As for the then-senator from California, she sponsored a resolution in 2020 denouncing the terms “Wuhan Virus” and “Chinese Virus” as hateful, “anti-Asian” rhetoric. The resolution also said that the use of “anti-Asian terminology and rhetoric related to COVID–19, such as the ‘Chinese Virus,’ ‘Wuhan Virus,’ and ‘Kung-flu,’ have perpetuated anti-Asian stigma.”
Later, in January 2021, the Biden administration issued an executive order “condemning and combating racism, xenophobia, and intolerance against Asian Americans and Pacific Islanders in the United States.”
Specifically, the executive order, which was aimed at federal agencies, said that the previous administration had contributed to “xenophobic sentiments” by referring to COVID-19 by its place of origin. The order said that tying China to the pandemic “perpetuated stigma” and “contributed to increasing rates of bullying, harassment, and hate crimes against AAPI persons.”

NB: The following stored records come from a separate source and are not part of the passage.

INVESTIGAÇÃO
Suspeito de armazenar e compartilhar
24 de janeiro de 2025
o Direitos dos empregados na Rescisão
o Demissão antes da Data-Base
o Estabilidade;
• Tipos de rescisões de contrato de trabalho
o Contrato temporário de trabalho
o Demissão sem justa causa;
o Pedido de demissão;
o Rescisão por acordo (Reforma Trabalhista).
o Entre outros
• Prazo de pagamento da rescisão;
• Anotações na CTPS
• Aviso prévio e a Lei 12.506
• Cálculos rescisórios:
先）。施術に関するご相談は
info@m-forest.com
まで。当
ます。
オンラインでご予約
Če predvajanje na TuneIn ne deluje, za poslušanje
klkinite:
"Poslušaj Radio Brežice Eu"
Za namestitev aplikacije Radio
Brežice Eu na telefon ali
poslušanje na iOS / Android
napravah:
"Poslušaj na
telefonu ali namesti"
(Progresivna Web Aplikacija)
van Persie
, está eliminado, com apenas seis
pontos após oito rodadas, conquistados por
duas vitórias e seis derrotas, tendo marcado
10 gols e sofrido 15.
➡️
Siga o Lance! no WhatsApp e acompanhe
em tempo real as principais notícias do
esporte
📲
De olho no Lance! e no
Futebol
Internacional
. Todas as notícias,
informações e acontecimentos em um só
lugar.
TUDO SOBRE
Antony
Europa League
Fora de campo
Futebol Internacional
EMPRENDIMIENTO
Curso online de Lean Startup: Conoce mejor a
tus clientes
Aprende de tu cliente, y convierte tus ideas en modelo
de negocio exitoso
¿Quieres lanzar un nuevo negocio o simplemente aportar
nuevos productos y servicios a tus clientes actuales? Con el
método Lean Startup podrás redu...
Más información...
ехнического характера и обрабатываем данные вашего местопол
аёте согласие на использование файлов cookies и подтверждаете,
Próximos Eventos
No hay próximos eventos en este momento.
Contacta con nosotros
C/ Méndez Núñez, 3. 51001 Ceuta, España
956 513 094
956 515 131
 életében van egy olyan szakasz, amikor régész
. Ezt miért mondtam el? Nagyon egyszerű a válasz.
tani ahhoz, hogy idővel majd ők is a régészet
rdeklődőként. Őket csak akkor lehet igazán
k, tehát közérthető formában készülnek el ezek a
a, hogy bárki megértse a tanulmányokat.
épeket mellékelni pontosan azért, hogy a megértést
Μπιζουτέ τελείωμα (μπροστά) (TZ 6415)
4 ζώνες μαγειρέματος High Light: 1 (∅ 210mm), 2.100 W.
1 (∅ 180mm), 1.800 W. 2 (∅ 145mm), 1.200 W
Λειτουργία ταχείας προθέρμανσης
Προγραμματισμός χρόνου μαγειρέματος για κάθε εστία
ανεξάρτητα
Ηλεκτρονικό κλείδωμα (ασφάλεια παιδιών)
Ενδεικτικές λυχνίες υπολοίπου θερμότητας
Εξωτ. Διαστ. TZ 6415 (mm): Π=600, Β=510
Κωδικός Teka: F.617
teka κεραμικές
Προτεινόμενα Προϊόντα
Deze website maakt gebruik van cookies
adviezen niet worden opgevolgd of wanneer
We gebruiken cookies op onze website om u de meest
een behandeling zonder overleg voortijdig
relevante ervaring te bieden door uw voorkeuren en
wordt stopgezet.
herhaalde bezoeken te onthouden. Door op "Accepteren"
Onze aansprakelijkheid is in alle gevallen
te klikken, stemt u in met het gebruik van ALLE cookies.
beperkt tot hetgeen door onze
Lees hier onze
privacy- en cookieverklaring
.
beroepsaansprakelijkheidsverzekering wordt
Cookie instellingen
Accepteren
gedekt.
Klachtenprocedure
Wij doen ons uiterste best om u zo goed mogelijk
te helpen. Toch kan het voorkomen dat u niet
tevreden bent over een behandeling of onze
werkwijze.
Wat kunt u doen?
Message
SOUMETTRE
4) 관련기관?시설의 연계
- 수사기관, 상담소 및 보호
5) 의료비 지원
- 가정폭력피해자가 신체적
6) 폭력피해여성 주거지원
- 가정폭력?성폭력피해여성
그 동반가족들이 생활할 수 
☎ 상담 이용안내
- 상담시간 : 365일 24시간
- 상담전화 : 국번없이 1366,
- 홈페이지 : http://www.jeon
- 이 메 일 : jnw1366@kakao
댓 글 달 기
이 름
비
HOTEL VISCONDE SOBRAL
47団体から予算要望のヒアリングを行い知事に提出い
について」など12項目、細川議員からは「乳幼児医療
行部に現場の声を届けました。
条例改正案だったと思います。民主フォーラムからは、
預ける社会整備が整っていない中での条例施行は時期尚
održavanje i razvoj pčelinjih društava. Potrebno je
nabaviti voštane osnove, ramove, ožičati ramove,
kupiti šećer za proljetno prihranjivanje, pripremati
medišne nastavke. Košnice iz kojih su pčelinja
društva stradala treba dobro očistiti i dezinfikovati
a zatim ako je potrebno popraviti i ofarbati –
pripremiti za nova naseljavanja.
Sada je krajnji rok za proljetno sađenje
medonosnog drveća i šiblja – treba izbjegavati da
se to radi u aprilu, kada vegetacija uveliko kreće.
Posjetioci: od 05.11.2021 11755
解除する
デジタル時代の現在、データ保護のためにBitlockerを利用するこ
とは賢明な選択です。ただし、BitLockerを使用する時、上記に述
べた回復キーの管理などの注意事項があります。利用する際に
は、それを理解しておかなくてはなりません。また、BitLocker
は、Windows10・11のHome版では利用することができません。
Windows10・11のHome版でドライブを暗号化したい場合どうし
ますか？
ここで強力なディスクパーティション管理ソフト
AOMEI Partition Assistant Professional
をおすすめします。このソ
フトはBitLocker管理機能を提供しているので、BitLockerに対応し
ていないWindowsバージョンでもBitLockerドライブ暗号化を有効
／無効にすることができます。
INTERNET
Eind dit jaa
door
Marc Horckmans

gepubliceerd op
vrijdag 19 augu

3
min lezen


Lastly, and most importantly, the White House pressured tech companies, most notably Meta, Facebook’s parent company, to censor posts suggesting the virus was manmade rather than zoonotic and that it had escaped a lab in Wuhan.
The lab leak theory has always been the most plausible and realistic explanation for the virus’s origins. This is likely why China went to such great lengths to squash the theory, including disappearing whistleblowers and barring impartial inspectors from reviewing the lab facilities in Wuhan. And yet, during the final months of the Trump administration and even a little beyond, those who so much as glanced at the theory were written off as loons, cranks, and, yes, racists. (It will never stop being funny that the supposedly acceptable, “non-racist” origins theory was momentarily the one that suggested a bunch of dirty Chinese peasants created the virus by eating wild animals.)
Meta CEO Mark Zuckerberg confirmed this year the Biden administration did, in fact, pressure the social media company to censor so-called problematic content, including discussions of the “lab leak” theory and China’s efforts to absolve itself of responsibility for the pandemic.
But hey. Trump tweeted “thank you” to Xi Jinping in January 2020, when relatively few Americans had contracted COVID-19. So, you know, who really failed to hold China accountable?
More infuriating than Harris’s politically expedient about-face is that her remarks at the debate last week went not only unchallenged but also unnoticed. All that ink and all that commentary spent during the early years of the pandemic defending the Chinese Communist Party’s honor, all of it peddled under the dishonest guise of defending Asian Americans, and Harris outright blamed China last week for the pandemic.
And no one cared.
What a difference an administration makes.
Becket Adams is a columnist for the Washington Examiner, National Review, and The Hill. He is also the program director of the National Journalism Center.